Here are a few initial and tentative questions for possible consideration (or, of course, challenge?), with a view to prompting discussion:
- How do the project’s three chosen sites already more or less approach such ‘integration’ (or other types of interaction), both through their everyday and their exceptional theatricality and performances?
- How might our planned brief residencies at the three sites together best explore, augment but/and challenge the prospects of their ‘integration’ of local~global dynamics through theatre and performance?
- How can the contrasting ‘iconic’ environmental qualities of the three sites be drawn into the evolution of scenarios that express and extend their global~local dynamics in ways that may become clearly relevant to other sites?
And finally, as we now must all be wary of becoming shrink-wrapped as a group, how can we best use the project’s resources – but perhaps especially the networks we all and/or each of us are a part of – to ensure that ‘significant others’ can freely contribute to addressing its objectives, should they so wish and be kind enough so to do?

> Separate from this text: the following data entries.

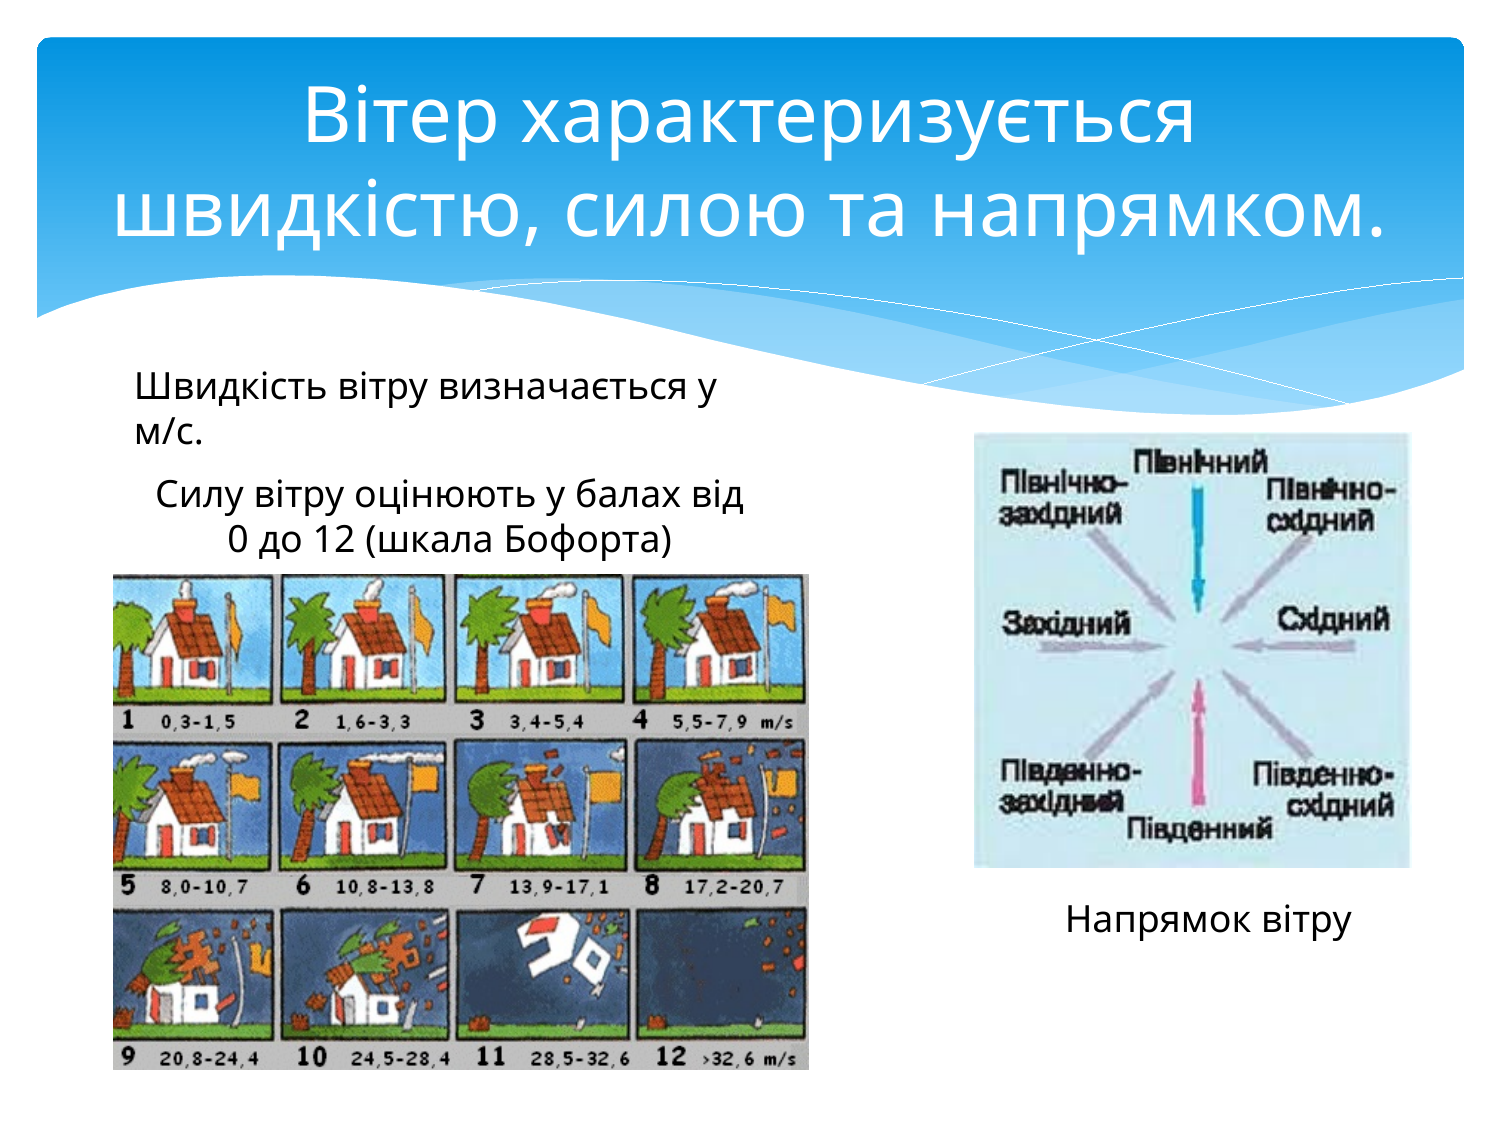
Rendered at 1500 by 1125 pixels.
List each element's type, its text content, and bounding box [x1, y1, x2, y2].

text_box Напрямок вітру [1007, 887, 1410, 948]
text_box Силу вітру оцінюють у балах від 0 до 12 (шкала Бофорта) [136, 462, 763, 568]
text_box Швидкість вітру визначається у м/с. [119, 354, 781, 460]
picture [112, 574, 810, 1071]
picture [974, 432, 1412, 868]
title Вітер характеризується швидкістю, силою та напрямком. [75, 55, 1425, 261]
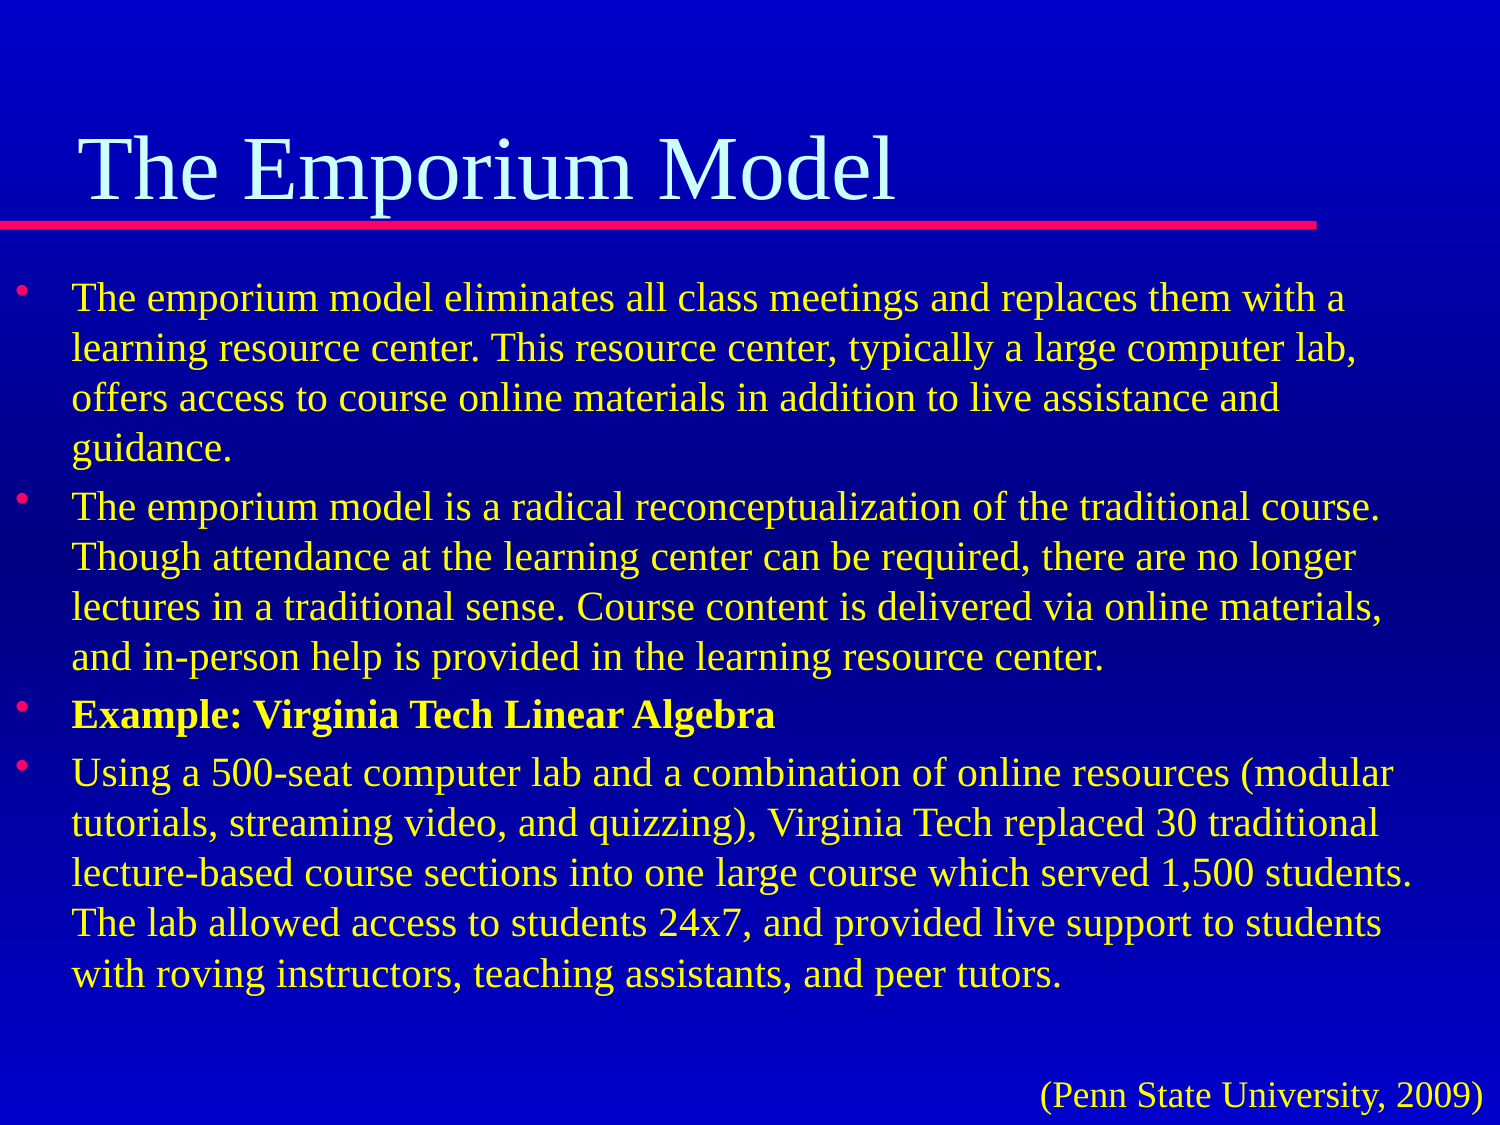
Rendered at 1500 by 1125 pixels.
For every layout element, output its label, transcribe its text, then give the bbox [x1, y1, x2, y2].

title The Emporium Model [62, 43, 1338, 226]
list The emporium model eliminates all class meetings and replaces them with a learning resource center. This resource center, typically a large computer lab, offers access to course online materials in addition to live assistance and guidance. The emporium model is a radical reconceptualization of the traditional course. Though attendance at the learning center can be required, there are no longer lectures in a traditional sense. Course content is delivered via online materials, and in-person help is provided in the learning resource center. Example: Virginia Tech Linear Algebra Using a 500-seat computer lab and a combination of online resources (modular tutorials, streaming video, and quizzing), Virginia Tech replaced 30 traditional lecture-based course sections into one large course which served 1,500 students. The lab allowed access to students 24x7, and provided live support to students with roving instructors, teaching assistants, and peer tutors. [0, 262, 1463, 1063]
text_box (Penn State University, 2009) [1025, 1062, 1500, 1123]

Of course I’m now rather regretting my not particularly well-thought-through “Shrink wrapped” posting. But insofar that it has prompted some intriguing responses – especially this one from Baz – maybe initial fuzziness is not such a bad thing… (That’s the spirit of network discussion!) I’m particularly struck here in Baz’s post by the emphasis on the inherent theatricality of our chosen sites — very apparent at the Fountains Abbey & Studley Royal estate especially, which is essentially a giant, eighteenth-century stage set, built with living materials. And just like a very old stage set, it’s also very fragile, and so has to be preserved very carefully in the face of constant environmental pressures. More on that soon. But here’s a thought: on holiday in Italy recently (yes, I flew there), I saw Giotto’s extraordinary Chapel Scrovegni in Padua – gorgeous, 700 year old paintings from floor to ceiling on every wall, and across the vault. (A theatrical space if ever there was one.) Visitors are now admitted at 20 minute intervals having sat for the same period in a sort of air-lock space, watching a video, to filter the air they’ve brought in with them and thus protect what they call the “micro-climate” of the chapel itself. And thus preserve the pigments in the paint, etc, from external pollutants. An attempt precisely to *arrest* environmental change in a controlled, enclosed space. Of course, the same cannot be done for the similarly aged Fountains Abbey (bits have been falling off it as the medieval mortar expands and contracts with the rapid temperature changes this year), or indeed for the biosphere in general.